## AIM OF THE EXERCISE
Scan the data. Collect each line that contains the word "weak".

+++ THE DATA +++

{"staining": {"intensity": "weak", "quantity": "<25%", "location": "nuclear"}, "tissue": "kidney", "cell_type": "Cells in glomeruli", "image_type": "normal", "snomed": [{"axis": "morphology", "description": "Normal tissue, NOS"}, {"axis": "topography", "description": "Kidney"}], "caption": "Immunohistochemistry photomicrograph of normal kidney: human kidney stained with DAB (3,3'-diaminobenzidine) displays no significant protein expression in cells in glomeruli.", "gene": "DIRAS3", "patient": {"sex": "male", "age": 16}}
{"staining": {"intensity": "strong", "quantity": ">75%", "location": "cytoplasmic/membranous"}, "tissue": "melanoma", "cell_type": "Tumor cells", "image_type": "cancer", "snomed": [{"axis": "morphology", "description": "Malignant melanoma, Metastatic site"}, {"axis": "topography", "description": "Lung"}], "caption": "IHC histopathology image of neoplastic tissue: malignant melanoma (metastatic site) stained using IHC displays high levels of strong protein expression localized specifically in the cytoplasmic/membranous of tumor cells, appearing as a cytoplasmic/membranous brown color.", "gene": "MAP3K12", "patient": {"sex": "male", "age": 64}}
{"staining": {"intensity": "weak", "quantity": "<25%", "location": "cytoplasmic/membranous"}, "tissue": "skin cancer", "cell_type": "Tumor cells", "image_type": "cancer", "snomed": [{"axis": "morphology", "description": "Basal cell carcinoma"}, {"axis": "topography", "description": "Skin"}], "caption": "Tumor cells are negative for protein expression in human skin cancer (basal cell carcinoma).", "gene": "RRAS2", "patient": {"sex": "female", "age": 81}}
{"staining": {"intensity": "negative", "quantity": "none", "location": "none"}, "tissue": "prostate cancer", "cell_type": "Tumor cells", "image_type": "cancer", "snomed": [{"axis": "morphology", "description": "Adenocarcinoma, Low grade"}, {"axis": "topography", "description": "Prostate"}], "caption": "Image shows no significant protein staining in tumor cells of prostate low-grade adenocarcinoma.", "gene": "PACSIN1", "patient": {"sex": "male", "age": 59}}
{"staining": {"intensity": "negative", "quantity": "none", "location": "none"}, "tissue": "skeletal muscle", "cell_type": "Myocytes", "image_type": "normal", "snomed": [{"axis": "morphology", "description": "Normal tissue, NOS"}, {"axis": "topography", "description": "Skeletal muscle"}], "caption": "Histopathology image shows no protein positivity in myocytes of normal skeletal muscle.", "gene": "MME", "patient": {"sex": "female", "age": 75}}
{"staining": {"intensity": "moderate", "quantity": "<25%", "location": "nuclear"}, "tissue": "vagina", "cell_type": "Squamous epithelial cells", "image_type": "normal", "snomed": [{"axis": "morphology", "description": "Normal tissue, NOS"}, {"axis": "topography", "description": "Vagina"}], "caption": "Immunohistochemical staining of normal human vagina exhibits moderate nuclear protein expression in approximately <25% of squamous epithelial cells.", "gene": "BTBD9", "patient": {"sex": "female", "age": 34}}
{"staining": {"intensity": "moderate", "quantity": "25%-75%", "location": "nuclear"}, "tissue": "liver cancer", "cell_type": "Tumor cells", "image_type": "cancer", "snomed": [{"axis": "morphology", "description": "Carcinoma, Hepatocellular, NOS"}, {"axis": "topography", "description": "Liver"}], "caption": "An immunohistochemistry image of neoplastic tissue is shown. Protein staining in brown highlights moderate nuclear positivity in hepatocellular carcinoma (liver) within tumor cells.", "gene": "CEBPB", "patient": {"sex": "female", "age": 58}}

+++

## FINAL ANSWER
{"staining": {"intensity": "weak", "quantity": "<25%", "location": "nuclear"}, "tissue": "kidney", "cell_type": "Cells in glomeruli", "image_type": "normal", "snomed": [{"axis": "morphology", "description": "Normal tissue, NOS"}, {"axis": "topography", "description": "Kidney"}], "caption": "Immunohistochemistry photomicrograph of normal kidney: human kidney stained with DAB (3,3'-diaminobenzidine) displays no significant protein expression in cells in glomeruli.", "gene": "DIRAS3", "patient": {"sex": "male", "age": 16}}
{"staining": {"intensity": "weak", "quantity": "<25%", "location": "cytoplasmic/membranous"}, "tissue": "skin cancer", "cell_type": "Tumor cells", "image_type": "cancer", "snomed": [{"axis": "morphology", "description": "Basal cell carcinoma"}, {"axis": "topography", "description": "Skin"}], "caption": "Tumor cells are negative for protein expression in human skin cancer (basal cell carcinoma).", "gene": "RRAS2", "patient": {"sex": "female", "age": 81}}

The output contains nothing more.